Saturday, October 13, 2012

Alarmed

At 4:30am local time, the fire alarms went off, a never ending klaxon that chased us out of our beds and down the street below, where the pretty flashing lights of the fire engine contrasted with the downpour of rain. We shuffled about in the shelter of the hotel car park for ten minutes, then walked down the street to the hotel's sister establishment, where we were offered coffee (at this time of night? No thank you), just before the alarm ceased and we all trooped back again.

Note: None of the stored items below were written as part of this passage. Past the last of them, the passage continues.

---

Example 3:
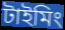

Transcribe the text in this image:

টাইমিং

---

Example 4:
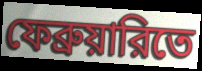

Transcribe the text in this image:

ফেব্রুয়ারিতে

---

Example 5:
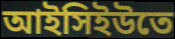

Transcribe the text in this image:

আইসিইউতে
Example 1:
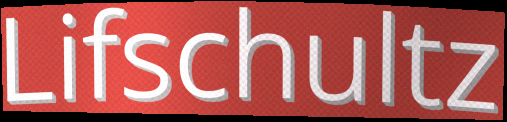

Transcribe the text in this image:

Lifschultz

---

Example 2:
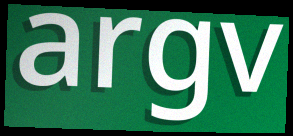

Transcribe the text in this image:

argv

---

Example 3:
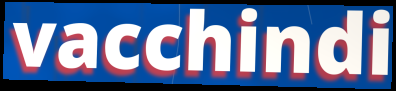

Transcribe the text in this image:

vacchindi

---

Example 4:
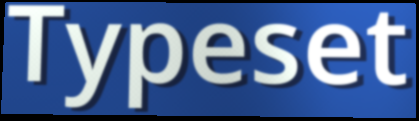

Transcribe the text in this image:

Typeset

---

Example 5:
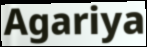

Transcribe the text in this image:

Agariya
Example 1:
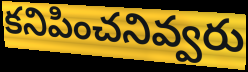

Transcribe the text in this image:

కనిపించనివ్వరు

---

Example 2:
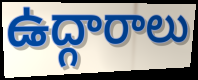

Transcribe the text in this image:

ఉద్గారాలు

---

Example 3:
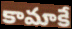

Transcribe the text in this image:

కామాకే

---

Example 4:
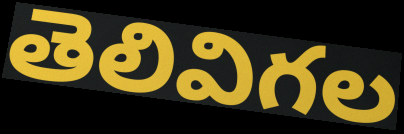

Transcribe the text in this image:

తెలివిగల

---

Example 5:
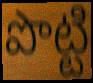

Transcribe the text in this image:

పొట్టి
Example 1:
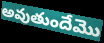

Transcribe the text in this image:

అవుతుందేమొ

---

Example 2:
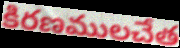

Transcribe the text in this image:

కిరణములచేత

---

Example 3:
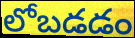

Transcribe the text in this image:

లోబడడం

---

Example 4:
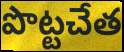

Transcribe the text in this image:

పొట్టచేత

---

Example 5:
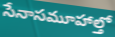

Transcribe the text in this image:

సేనాసమూహాల్తో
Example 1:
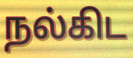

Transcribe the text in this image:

நல்கிட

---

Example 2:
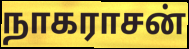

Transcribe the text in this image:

நாகராசன்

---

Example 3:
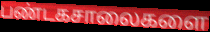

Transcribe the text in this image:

பண்டகசாலைகளை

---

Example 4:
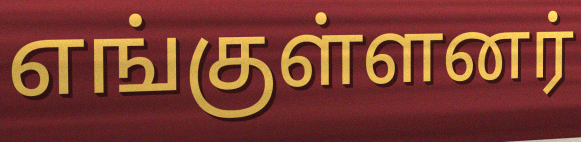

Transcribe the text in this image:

எங்குள்ளனர்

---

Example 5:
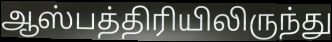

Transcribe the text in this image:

ஆஸ்பத்திரியிலிருந்து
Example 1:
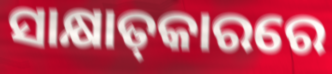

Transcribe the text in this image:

It turned out to have been an electrical fault due to water coming through a ceiling and short-circuiting an alarm. That meant we slept straight through our alarm and only crawled out of bed at 9:30, when we had to rush upstairs (apparently at the same time as every other inmate of the hotel) to catch breakfast, which meant the staff were deluged with a crowd of hungry and sleep-deprived guests all at once.

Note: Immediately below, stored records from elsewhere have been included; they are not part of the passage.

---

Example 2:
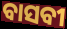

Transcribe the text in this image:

ବାସବୀ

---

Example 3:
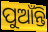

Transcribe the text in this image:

ପୁଆଁନ୍ତି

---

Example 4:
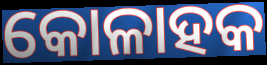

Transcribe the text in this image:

କୋଳାହକ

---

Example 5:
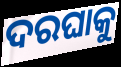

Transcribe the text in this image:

ଦରଘାକୁ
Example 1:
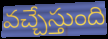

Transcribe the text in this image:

వచ్చేస్తుంది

A full Scottish breakfast is a lot like a full English, as far as I can tell from the menu, just with haggis on top. I missed out on this delight because of my awkward vegetarianism, so I can't report on that. After breakfast I deployed my wife to sightseeing while I stayed in the room and worked on various clever or difficult things, until my eyes crossed and it was time to stop.

Perhaps that was the lack of sleep, not my brainpower shortfall. It wasn't great for recovering from jet lag.

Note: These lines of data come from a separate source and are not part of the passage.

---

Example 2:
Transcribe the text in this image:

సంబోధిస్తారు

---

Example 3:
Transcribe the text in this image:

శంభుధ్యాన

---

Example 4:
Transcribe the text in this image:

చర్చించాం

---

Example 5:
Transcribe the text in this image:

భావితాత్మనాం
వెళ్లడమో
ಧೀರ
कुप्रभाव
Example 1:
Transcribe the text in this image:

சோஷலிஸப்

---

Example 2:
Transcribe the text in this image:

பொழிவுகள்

In the afternoon, we went to the National Gallery, which is largely full of 17th century paintings of people waving their arms or looking very cross indeed. There's more variety at the National Portrait Gallery, but less arm-waving and rage, which are clearly the main reasons to look at any representational art.

I was feeling crummy, but we went on to the Stand comedy club and bought some tickets for tonight's show, then made our way back across town to recuperate. To recuperate from a few hours of walking around indoors looking at paintings. I really thought we were made of sterner stuff.